Sounds great! What's the problem? After the jump...
Well, there just happen to be three guys in Philadelphia right now named Raul Ibanez, Shane Victorino, and Jayson Werth, all three All-Stars having excellent (overall) seasons. And the Phillies are committed to all three through at least the 2010 season.
Ibanez is signed through 2011 and is owed a base salary of $11.5MM in both 2010 and 2011. Werth signed a two year extension in the offseason through 2010, when he is owed $7MM. Victorino is still in his arbitration years and is under team control through 2011 and is earning just $3.125MM this year. With the numbers he's putting up this year, his performance in the 2008 postseason, and his outsized personality (ahem), he's likely to get a substantial bump in his salary for 2010.
Although the team sheds the salaries of Jim Thome (yup, Phillies paid him $3MM in 2009), Adam Eaton, Geoff Jenkins, and possibly Brett Myers before next season, Chase Utley, Victorino, Werth, Ryan Howard, and Cole Hamels all get substantial raises next year, bumping the team very close to its likely upper limits of payroll tolerance and thereby limiting the Phillies' ability to retool in the event of an injury to one of their key players. Shedding a few million dollars from the payroll would not be the worst thing the team could do.
So what should the Phillies do?
Yup, it's a complicated situation, compounded by the sentimental feelings the organization and fanbase have for Werth and Victorino as 2008 Champs.
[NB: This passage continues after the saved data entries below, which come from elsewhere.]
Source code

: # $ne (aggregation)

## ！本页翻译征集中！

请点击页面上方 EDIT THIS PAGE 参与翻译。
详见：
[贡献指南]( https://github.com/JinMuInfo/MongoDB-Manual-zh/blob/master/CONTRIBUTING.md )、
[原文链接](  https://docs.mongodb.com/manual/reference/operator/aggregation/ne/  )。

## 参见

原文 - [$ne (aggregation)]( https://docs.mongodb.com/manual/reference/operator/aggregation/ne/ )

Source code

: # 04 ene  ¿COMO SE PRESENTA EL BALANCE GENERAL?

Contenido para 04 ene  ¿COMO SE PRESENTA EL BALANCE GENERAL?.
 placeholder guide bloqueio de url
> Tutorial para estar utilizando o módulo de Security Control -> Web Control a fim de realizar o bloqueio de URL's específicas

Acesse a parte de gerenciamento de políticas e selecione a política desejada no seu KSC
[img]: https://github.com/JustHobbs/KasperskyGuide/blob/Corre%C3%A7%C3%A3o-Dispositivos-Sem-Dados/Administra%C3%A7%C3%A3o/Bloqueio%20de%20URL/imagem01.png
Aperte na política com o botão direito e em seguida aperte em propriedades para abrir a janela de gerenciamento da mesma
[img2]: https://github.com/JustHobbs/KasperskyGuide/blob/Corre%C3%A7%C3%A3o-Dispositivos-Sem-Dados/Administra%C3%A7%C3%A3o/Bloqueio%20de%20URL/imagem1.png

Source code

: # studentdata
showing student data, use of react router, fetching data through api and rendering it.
The Raul Ibanez signing, which looked like a masterstroke as recently as July, has lost some lustre with the .746 OPS he's posted since July 1st. He's probably still somewhat hobbled by his groin injury, but that's what happens to 37 year olds -- they get injured!
Ibanez is the player we thought he was -- a solid hitting outfielder, prone to blistering hot streaks and Arctic cold stretches. From an actuarial standpoint, trading the 37 year old Ibanez and getting another team to take his salary could be a coup. However, thanks to his hot start, he's become a fan favorite, and a P.R. conscious organization isn't likely to jettison a beloved player and an equally good human being.
Letting Jayson Werth fly the coop after 2010 seems like an obvious solution, compounded by the fact that Werth is blossoming as a player this season, and is on track for his first 30 HR/100 RBI season, along with fine defense in right field and the ability to play a solid center field as well. Losing that production is a risky proposition.
Victorino could net the team a solid return on the trade market, and is in the midst of what's likely to be a career season. While he's a fine player, he's eminently replaceable, postseason hero status notwithstanding.
Another option this offseason is to revisit the Roy Halladay situation with J.P. Ricciardi, with Michael Taylor as a centerpiece for a much-reduced package required for a single year of the superstar righthander. Which brings us back to the payroll question. Or pursue a third baseman from another organization, with Taylor as trade bait.
Blocking Michael Taylor and keeping him in the minors is more than a little unfair to a player who has shown that he's a capable hitter and fielder, but the Phillies have reaped the benefit of keeping solid position players in the minor leagues and allowing them to fully develop there. Ryan Howard and Chase Utley entered the league as complete players, and were All-Stars from the moment they entered the league. There was virtually no major league learning curve, and the Phillies have received the benefit of their peak seasons at manageable cost. Sucks for them, I guess, but it's good for us.
Conclusion: This is a nice problem to have. And I have no idea how to resolve it.
Nonetheless, I have a headache. Aspirin please!